I'd like an exact copy of every line from the start of the entries below through the line containing "3.3. Third use", please.
───── Dataset entries ─────
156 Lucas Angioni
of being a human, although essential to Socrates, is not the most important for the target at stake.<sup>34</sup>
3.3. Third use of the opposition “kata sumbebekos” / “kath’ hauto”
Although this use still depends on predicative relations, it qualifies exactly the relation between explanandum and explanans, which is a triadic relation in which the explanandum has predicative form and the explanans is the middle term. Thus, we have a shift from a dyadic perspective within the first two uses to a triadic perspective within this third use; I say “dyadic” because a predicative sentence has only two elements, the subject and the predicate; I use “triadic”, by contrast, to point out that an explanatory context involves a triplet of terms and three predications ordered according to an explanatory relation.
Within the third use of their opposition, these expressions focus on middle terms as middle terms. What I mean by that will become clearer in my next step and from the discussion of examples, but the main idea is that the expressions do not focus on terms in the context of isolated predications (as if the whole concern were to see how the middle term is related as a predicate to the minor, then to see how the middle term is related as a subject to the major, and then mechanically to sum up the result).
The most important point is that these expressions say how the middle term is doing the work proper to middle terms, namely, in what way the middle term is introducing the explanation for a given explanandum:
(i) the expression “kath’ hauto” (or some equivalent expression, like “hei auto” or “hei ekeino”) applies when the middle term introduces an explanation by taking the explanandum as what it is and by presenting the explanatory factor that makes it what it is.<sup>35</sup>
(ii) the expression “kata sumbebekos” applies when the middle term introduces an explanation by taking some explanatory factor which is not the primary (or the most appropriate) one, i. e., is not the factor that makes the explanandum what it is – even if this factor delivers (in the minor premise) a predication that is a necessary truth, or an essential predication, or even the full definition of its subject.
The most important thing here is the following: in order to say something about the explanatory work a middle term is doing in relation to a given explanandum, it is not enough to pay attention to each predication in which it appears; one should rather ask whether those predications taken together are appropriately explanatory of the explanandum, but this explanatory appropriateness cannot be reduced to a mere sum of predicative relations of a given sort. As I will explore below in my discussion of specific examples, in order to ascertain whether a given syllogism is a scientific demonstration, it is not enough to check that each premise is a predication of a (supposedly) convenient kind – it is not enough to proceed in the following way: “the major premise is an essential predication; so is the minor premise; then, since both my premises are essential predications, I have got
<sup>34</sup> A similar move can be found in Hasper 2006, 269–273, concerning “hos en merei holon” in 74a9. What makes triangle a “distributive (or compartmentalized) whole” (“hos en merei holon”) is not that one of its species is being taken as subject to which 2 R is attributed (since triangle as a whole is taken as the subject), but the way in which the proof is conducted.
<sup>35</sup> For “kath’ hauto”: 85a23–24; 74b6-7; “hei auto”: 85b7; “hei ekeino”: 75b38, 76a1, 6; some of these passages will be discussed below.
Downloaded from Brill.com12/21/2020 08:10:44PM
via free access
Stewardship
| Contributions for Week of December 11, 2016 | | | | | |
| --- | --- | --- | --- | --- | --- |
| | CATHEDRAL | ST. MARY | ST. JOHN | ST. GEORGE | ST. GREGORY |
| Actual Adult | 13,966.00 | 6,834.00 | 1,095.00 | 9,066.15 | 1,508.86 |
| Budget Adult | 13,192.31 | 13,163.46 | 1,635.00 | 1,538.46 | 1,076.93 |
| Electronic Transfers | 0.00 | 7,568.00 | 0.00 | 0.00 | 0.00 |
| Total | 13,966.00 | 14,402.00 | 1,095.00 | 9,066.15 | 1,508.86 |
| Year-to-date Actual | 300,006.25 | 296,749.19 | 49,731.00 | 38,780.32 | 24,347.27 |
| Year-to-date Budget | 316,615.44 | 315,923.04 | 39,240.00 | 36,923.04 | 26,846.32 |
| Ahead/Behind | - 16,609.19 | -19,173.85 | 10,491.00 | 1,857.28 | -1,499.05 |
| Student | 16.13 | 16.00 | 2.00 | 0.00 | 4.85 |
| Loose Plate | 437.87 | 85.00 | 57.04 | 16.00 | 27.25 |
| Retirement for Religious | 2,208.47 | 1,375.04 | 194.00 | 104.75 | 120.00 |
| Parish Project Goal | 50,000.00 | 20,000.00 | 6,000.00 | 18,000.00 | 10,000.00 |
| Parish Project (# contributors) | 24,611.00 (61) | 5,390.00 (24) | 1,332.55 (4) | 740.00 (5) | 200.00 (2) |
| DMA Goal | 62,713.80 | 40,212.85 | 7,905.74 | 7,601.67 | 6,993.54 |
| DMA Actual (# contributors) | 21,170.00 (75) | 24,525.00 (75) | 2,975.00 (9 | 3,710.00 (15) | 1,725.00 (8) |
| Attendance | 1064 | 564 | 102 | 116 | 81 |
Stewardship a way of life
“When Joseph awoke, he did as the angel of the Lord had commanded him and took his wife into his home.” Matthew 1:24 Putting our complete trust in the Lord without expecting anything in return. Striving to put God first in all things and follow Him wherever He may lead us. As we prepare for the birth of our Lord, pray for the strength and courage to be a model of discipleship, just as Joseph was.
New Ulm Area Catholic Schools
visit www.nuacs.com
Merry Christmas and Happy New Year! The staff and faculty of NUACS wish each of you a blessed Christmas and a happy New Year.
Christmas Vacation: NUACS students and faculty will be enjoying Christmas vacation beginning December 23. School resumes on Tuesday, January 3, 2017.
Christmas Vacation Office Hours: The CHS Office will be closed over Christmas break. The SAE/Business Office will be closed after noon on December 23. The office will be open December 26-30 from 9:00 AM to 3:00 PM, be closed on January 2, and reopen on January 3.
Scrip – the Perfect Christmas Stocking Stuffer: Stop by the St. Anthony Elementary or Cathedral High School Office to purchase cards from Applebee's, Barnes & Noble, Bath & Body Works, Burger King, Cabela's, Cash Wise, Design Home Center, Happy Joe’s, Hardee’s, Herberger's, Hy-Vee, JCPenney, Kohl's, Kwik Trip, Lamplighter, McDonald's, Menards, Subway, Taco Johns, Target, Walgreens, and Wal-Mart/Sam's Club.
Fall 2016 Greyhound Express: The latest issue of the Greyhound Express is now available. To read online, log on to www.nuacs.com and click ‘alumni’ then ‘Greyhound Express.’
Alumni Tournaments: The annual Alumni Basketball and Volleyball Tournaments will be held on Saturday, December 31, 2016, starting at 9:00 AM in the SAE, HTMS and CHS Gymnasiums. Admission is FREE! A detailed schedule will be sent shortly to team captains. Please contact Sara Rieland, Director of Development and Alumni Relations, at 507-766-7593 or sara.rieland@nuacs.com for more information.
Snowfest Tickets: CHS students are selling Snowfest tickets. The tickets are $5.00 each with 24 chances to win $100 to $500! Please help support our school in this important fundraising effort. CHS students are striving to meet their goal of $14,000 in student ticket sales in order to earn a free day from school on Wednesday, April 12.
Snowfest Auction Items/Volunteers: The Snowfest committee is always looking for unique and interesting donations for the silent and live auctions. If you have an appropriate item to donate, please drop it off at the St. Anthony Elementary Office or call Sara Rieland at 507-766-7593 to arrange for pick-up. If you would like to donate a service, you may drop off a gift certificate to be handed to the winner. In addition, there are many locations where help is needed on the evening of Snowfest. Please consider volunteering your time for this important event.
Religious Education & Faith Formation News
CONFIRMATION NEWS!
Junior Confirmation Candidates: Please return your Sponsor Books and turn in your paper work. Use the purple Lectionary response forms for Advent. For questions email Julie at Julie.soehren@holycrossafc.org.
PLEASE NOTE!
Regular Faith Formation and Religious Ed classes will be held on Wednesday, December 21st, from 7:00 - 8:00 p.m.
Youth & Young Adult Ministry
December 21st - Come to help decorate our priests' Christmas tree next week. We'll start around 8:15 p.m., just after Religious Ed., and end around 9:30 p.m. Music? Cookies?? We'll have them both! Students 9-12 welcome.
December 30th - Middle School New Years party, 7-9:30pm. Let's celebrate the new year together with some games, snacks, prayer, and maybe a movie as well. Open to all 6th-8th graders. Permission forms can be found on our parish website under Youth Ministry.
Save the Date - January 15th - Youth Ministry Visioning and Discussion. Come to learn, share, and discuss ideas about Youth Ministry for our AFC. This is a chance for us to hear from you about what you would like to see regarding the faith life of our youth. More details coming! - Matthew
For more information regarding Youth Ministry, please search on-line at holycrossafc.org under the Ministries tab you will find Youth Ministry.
─────
Written answer:
156 Lucas Angioni
of being a human, although essential to Socrates, is not the most important for the target at stake.<sup>34</sup>
3.3. Third use of the opposition “kata sumbebekos” / “kath’ hauto”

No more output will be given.